Acknowledgements

To the incomparable Richard Walsh, who unearthed this novel—buried in a manuscript that encompassed thirty-five years of the main characters’ lives—a deep debt of gratitude.

There are many others who inspired its creation. Chief among them are my dear friends Mark Aarons and Pierre Vicary, who both taught me so much. Mark set me on the historical course this novel follows with his groundbreaking ABC radio documentary series, Nazis in Australia, while Pierre guided me on my first tour of Yugoslavia before the conflict and also on subsequent trips there during the Yugoslav Wars of the 1990s. The work of Dorde Licina, especially his book Dvadesiti Covjek (Centar za Informacije I Publicite, Zagreb, 1985), helped inform the narrative of the Bosnian incursion, which features the fictional revolutionary, Marin Katich.

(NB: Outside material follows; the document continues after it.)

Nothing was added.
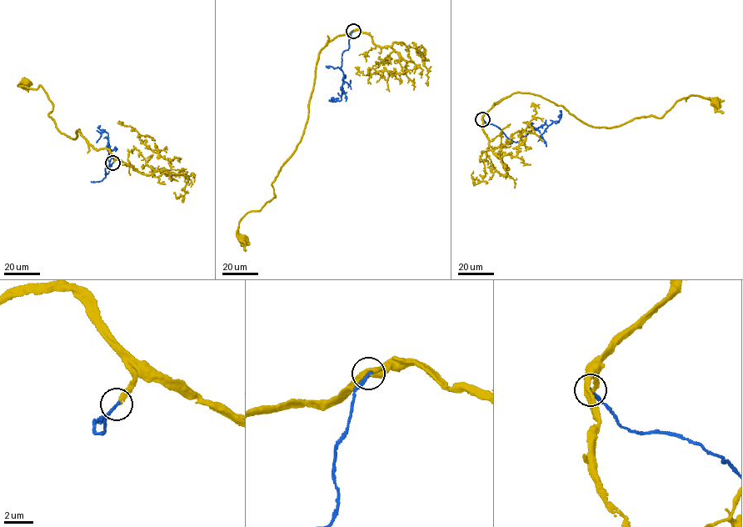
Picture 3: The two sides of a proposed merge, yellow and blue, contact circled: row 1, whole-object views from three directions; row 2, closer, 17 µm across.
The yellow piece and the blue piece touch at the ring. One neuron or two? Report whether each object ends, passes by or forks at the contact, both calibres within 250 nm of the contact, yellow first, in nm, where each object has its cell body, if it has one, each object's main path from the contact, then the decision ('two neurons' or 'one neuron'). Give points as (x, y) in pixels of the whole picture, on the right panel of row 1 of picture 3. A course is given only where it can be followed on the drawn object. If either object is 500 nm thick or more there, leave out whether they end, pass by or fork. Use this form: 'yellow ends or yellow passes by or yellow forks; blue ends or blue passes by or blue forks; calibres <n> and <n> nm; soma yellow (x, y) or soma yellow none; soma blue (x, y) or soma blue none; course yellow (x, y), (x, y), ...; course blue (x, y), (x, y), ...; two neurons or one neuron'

I would also like to thank the former policemen, ASIO men, politicians, political advisors and journalists who enhanced my understanding of the dramatic true events in 1972 and ’73 that underpin my fictional story. I would particularly like to thank Kerry Milte, former Commonwealth Police Superintendent, barrister and Renaissance man, who resolutely appears under his own name in The Twentieth Man.

Profound thanks are also due to my wonderful and patient editors—my publisher Annette Barlow, and Sarah Baker and Rebecca Starford.

And, above all, so much more than gratitude to my beloved wife Sarah, to whom I owe everything.